ACTIVITY:
Transcribe the lines below exactly. No image belongs in the transcription.

THE RECORDS:
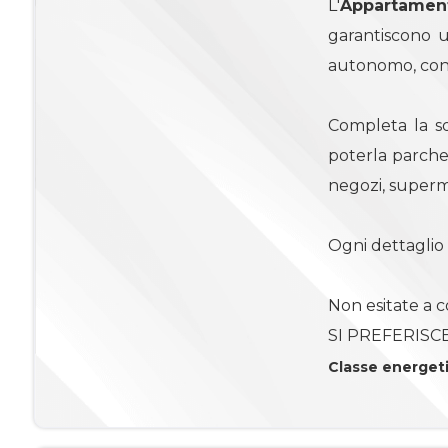
L'
Appartamen
garantiscono u
4
autonomo, con
4+
Completa la s
poterla parcheg
Camere
negozi, superme
minime
Ogni dettaglio 
Qualsiasi
Non esitate a c
1
SI PREFERISC
Classe energet
2
3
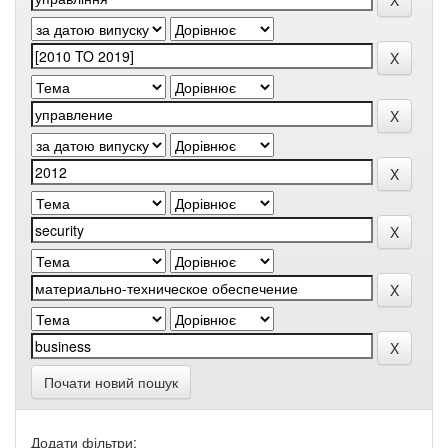
Почати новий пошук
Додати фільтри:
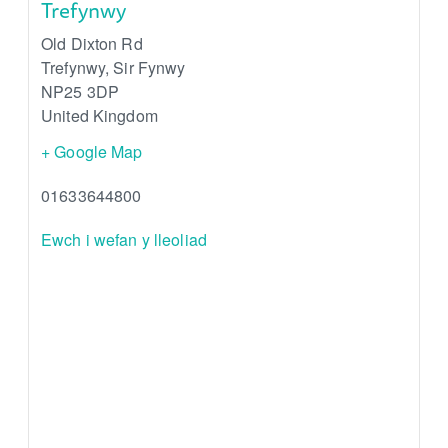
Trefynwy
Old Dixton Rd
Trefynwy
,
Sir Fynwy
NP25 3DP
United Kingdom
+ Google Map
01633644800
Ewch i wefan y lleoliad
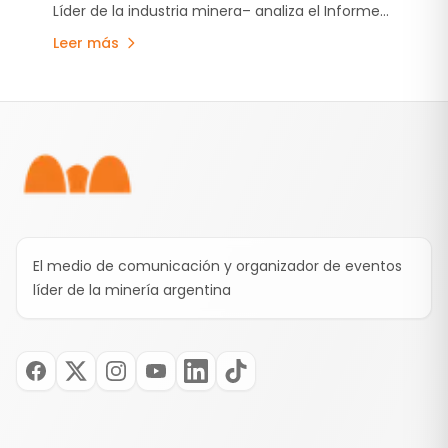
Líder de la industria minera– analiza el Informe
Mine 2026.
Leer más
Pie de página
El medio de comunicación y organizador de eventos
líder de la minería argentina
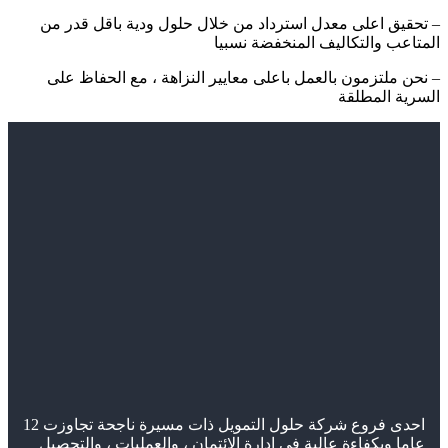
– تحقيق اعلى معدل استرداد من خلال حلول ودية باقل قدر من
المتاعب والتكاليف المنخفضة نسبيا
– نحن ملتزمون بالعمل باعلى معايير النزاهة ، مع الحفاظ على
السرية المطلقة
احدى فروع شركة حلول التمويل ذات مسيرة ناجحة تجاوزت 12
عاما وبكفاءة عالية في ادارة الائتمان ، والعمليات ، والتحصيل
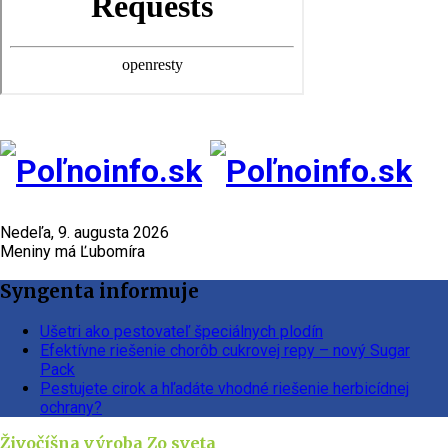
Nedeľa, 9. augusta 2026
Meniny má Ľubomíra
Syngenta informuje
Ušetri ako pestovateľ špeciálnych plodín
Efektívne riešenie chorôb cukrovej repy – nový Sugar
Pack
Pestujete cirok a hľadáte vhodné riešenie herbicídnej
ochrany?
Živočíšna výroba
Zo sveta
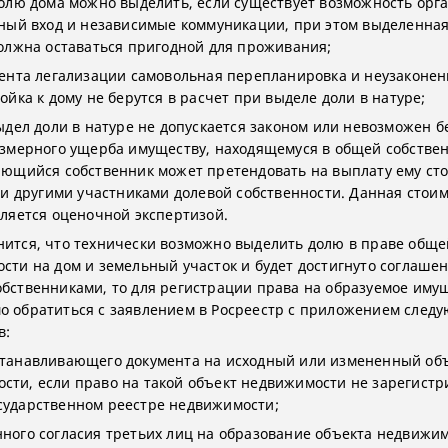
олю дома можно выделить, если существует возможность орг
ный вход и независимые коммуникации, при этом выделенная
олжна оставаться пригодной для проживания;
ента легализации самовольная перепланировка и неузаконен
ойка к дому не берутся в расчет при выделе доли в натуре;
ыдел доли в натуре не допускается законом или невозможен б
змерного ущерба имуществу, находящемуся в общей собствен
ющийся собственник может претендовать на выплату ему ст
ли другими участниками долевой собственности. Данная стои
ляется оценочной экспертизой.
нится, что технически возможно выделить долю в праве обще
ости на дом и земельный участок и будет достигнуто соглашен
обственниками, то для регистрации права на образуемое иму
о обратиться с заявлением в Росреестр с приложением след
в:
станавливающего документа на исходный или измененный об
сти, если право на такой объект недвижимости не зарегистр
сударственном реестре недвижимости;
нного согласия третьих лиц на образование объекта недвижим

OUTPUT OF THE EXERCISE:
L'
Appartamen
garantiscono u
4
autonomo, con
4+
Completa la s
poterla parcheg
Camere
negozi, superme
minime
Ogni dettaglio 
Qualsiasi
Non esitate a c
1
SI PREFERISC
Classe energet
2
3
Почати новий пошук
Додати фільтри:
Trefynwy
Old Dixton Rd
Trefynwy
,
Sir Fynwy
NP25 3DP
United Kingdom
+ Google Map
01633644800
Ewch i wefan y lleoliad
Líder de la industria minera– analiza el Informe
Mine 2026.
Leer más
Pie de página
El medio de comunicación y organizador de eventos
líder de la minería argentina
– تحقيق اعلى معدل استرداد من خلال حلول ودية باقل قدر من
المتاعب والتكاليف المنخفضة نسبيا
– نحن ملتزمون بالعمل باعلى معايير النزاهة ، مع الحفاظ على
السرية المطلقة
احدى فروع شركة حلول التمويل ذات مسيرة ناجحة تجاوزت 12
عاما وبكفاءة عالية في ادارة الائتمان ، والعمليات ، والتحصيل
Nedeľa, 9. augusta 2026
Meniny má Ľubomíra
Syngenta informuje
Ušetri ako pestovateľ špeciálnych plodín
Efektívne riešenie chorôb cukrovej repy – nový Sugar
Pack
Pestujete cirok a hľadáte vhodné riešenie herbicídnej
ochrany?
Živočíšna výroba
Zo sveta
олю дома можно выделить, если существует возможность орг
ный вход и независимые коммуникации, при этом выделенная
олжна оставаться пригодной для проживания;
ента легализации самовольная перепланировка и неузаконен
ойка к дому не берутся в расчет при выделе доли в натуре;
ыдел доли в натуре не допускается законом или невозможен б
змерного ущерба имуществу, находящемуся в общей собствен
ющийся собственник может претендовать на выплату ему ст
ли другими участниками долевой собственности. Данная стои
ляется оценочной экспертизой.
нится, что технически возможно выделить долю в праве обще
ости на дом и земельный участок и будет достигнуто соглашен
обственниками, то для регистрации права на образуемое иму
о обратиться с заявлением в Росреестр с приложением след
в:
станавливающего документа на исходный или измененный об
сти, если право на такой объект недвижимости не зарегистр
сударственном реестре недвижимости;
нного согласия третьих лиц на образование объекта недвижим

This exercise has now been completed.